= Active-matrix liquid-crystal display =

Type of flat-panel display

An active-matrix liquid-crystal display (AMLCD) is a common type of liquid-crystal display (LCD). Having supplanted passive-matrix LCDs in general use, in common vernacular, an active-matrix LCD is also simply referred to as a LCD. As of 2025, the term "AMLCD" is uncommon as a matter of technical jargon; instead, due to their ubiquity, different types of active-matrix liquid crystal displays are usually specified — TN, IPS, VA for LCD panels, and LED or Mini LED for backlights, for example.

Various types of AMLCDs are used as flat-panel displays in many different applications, including televisions, computer monitors, in-vehicle infotainment systems, notebook computers, tablet computers and smartphones. AMLCDs are a relatively mature technology, and desirable in the above applications due in part to their low weight, flexibility, thinness, luminous efficacy, pixel density, image quality, range of possible color gamuts, and quick response times.

In comparison to other contemporaneous display technologies, most AMLCD technologies struggle with contrast. Because an AMLCD requires a backlight, one typically cannot display true black — instead, dark gray is shown.

Among other reasons, due to their smaller size, lower power consumption, lower toxicity, and higher overall brightness, AMLCDs produced since the late 2000s use LED backlights instead of CCFLs.

The utilization of LED backlighting enables some AMLCDs (mostly televisions) to employ methods like localized dimming to increase their perceived contrast ratio. When the display's controller detects darkness in the frame or GOP being displayed, groups of LEDs comprising the display's backlight are dimmed at the corresponding physical location (the number of localized dimming zones the display provides is typically in the hundreds but varies heavily, typically increasing proportionally to the display's MSRP). Unfortunately, it is not uncommon for localized dimming to cause portions of the image (for example, subtitles during a dark scene) to be incorrectly and undesirably dimmed to a level where the image is not clearly visible. Displays where localized dimming cannot be disabled are therefore unsuitable for applications like non-linear editing or color grading, where color accuracy and correct gamma are required.
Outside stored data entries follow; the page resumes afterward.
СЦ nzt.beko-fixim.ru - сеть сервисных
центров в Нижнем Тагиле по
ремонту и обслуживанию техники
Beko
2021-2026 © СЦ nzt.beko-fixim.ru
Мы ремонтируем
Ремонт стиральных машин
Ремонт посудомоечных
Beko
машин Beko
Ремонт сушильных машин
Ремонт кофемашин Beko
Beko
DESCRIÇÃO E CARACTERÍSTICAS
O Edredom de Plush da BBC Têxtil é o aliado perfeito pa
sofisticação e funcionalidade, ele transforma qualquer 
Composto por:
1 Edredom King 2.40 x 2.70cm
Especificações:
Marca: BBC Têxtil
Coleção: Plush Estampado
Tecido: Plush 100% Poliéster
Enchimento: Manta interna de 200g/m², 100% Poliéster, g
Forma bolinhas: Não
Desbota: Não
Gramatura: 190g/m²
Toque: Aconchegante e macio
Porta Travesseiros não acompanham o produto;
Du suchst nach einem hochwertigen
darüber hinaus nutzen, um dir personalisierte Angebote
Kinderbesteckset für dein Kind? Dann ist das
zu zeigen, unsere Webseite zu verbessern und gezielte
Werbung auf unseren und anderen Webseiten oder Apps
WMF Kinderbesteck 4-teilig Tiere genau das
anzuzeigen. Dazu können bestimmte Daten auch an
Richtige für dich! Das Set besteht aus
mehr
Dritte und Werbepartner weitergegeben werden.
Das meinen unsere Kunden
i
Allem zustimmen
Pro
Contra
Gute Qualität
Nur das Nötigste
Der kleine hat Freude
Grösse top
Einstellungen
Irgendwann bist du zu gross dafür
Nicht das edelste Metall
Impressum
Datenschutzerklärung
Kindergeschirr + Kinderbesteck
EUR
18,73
The issue is very well-known, having plagued AMLCDs for decades. Amongst other technologies, it contributed to the development of MicroLED displays, a type of AMLCD. A MicroLED display uses one LED per pixel as its backlight, so a MicroLED display is capable of displaying black by simply turning the relevant LED off — rendering the corresponding pixel completely dark. However, as of February 2025, MicroLED displays have not been widely adopted and are considerably more expensive than other AMLCD displays.
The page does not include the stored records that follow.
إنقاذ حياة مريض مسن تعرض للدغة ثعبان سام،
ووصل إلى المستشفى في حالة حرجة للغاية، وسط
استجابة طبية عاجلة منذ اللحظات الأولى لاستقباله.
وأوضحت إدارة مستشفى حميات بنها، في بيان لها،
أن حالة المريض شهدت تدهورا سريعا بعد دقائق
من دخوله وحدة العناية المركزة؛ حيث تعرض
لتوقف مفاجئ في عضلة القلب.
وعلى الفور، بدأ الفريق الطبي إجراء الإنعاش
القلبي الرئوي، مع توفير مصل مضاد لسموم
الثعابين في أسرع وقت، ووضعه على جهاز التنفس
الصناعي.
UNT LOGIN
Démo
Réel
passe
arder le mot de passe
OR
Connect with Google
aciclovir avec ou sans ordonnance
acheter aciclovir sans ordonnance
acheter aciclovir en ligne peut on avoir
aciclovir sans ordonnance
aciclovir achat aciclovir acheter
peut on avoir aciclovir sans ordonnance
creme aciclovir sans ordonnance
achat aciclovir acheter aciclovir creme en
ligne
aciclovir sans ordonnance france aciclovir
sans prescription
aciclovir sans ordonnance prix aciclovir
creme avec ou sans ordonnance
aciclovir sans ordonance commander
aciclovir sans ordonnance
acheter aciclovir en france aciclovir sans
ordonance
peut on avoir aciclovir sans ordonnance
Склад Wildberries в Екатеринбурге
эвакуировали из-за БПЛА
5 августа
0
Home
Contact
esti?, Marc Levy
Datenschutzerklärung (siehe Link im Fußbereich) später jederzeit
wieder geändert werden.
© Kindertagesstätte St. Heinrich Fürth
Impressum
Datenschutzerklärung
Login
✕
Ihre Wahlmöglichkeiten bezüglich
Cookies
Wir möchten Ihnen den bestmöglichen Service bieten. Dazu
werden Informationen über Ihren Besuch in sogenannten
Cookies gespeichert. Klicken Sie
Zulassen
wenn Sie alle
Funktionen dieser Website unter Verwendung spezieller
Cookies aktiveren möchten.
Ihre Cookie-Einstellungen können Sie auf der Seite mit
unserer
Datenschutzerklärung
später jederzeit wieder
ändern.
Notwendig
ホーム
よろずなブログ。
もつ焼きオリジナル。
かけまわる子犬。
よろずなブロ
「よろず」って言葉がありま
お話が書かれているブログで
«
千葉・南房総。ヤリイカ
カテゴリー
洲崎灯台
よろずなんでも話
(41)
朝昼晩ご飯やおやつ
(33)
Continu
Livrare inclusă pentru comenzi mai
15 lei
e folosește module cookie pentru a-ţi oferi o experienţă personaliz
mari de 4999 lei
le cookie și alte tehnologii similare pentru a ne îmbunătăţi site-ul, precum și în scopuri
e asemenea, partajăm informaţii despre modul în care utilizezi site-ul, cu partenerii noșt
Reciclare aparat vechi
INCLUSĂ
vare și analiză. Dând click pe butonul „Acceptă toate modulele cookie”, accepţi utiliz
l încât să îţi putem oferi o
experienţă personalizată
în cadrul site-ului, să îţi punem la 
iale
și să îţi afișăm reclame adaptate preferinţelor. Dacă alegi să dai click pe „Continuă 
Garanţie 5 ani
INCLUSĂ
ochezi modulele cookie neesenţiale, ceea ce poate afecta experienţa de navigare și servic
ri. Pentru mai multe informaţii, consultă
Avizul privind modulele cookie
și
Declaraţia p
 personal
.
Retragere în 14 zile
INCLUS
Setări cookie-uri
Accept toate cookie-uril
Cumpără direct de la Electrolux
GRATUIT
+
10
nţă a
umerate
The concept of active-matrix LCDs was proposed by Bernard J. Lechner at the RCA Laboratories in 1968. The first functional AMLCD with thin-film transistors was made by T. Peter Brody, Fang-Chen Luo and their team at Westinghouse Electric Corporation in 1972. However, it took years of additional research and development by others to launch successful products.

==Etymology==
The term "active matrix" was coined by T. Peter Brody in 1975.

==Introduction==

The most common type of AMLCD contains, besides the polarizing sheets and cells of liquid crystal, a matrix of thin-film transistors to make a thin-film-transistor liquid-crystal display. These devices store the electrical state of each pixel on the display while all the other pixels are being updated. This method provides a much brighter, sharper display than a passive matrix of the same size. An important specification for these displays is their viewing angle.

Thin-film transistors are usually used for constructing an active matrix so that the two terms are often interchanged, even though a thin-film transistor is just one component in an active matrix and some active-matrix designs have used other components such as diodes. Whereas a passive matrix display uses a simple conductive grid to apply a voltage to the liquid crystals in the target area, an active-matrix display uses a grid of transistors and capacitors with the ability to hold a charge for a limited period of time. Because of the switching action of transistors, only the desired pixel receives a charge, and the pixel acts as a capacitor to hold the charge until the next refresh cycle, improving image quality over a passive matrix. This is a special version of a sample-and-hold circuit.